:: ENTRIES SHOWN ::
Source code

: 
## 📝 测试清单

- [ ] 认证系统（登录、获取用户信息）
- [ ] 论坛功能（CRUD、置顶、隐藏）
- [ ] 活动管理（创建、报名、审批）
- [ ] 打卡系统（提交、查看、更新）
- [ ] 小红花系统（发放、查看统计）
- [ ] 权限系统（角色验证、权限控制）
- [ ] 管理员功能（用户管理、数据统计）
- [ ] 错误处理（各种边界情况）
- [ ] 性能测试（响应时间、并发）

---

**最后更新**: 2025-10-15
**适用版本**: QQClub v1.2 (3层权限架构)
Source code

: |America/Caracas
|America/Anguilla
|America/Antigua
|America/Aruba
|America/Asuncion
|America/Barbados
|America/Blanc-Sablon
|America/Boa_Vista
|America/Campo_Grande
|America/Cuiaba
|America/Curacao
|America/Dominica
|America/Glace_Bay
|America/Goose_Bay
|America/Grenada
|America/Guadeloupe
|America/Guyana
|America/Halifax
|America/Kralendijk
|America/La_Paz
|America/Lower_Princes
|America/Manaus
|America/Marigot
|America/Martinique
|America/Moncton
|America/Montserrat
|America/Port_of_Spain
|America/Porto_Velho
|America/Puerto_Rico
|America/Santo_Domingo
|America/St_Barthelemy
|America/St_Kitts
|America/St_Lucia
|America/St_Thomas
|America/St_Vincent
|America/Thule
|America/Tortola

:: PROBLEM TO SOLVE ::
Update the lines above so that every "Source code" becomes "Markup", and leave everything else unchanged.

:: RESULT ::
Markup

: 
## 📝 测试清单

- [ ] 认证系统（登录、获取用户信息）
- [ ] 论坛功能（CRUD、置顶、隐藏）
- [ ] 活动管理（创建、报名、审批）
- [ ] 打卡系统（提交、查看、更新）
- [ ] 小红花系统（发放、查看统计）
- [ ] 权限系统（角色验证、权限控制）
- [ ] 管理员功能（用户管理、数据统计）
- [ ] 错误处理（各种边界情况）
- [ ] 性能测试（响应时间、并发）

---

**最后更新**: 2025-10-15
**适用版本**: QQClub v1.2 (3层权限架构)
Markup

: |America/Caracas
|America/Anguilla
|America/Antigua
|America/Aruba
|America/Asuncion
|America/Barbados
|America/Blanc-Sablon
|America/Boa_Vista
|America/Campo_Grande
|America/Cuiaba
|America/Curacao
|America/Dominica
|America/Glace_Bay
|America/Goose_Bay
|America/Grenada
|America/Guadeloupe
|America/Guyana
|America/Halifax
|America/Kralendijk
|America/La_Paz
|America/Lower_Princes
|America/Manaus
|America/Marigot
|America/Martinique
|America/Moncton
|America/Montserrat
|America/Port_of_Spain
|America/Porto_Velho
|America/Puerto_Rico
|America/Santo_Domingo
|America/St_Barthelemy
|America/St_Kitts
|America/St_Lucia
|America/St_Thomas
|America/St_Vincent
|America/Thule
|America/Tortola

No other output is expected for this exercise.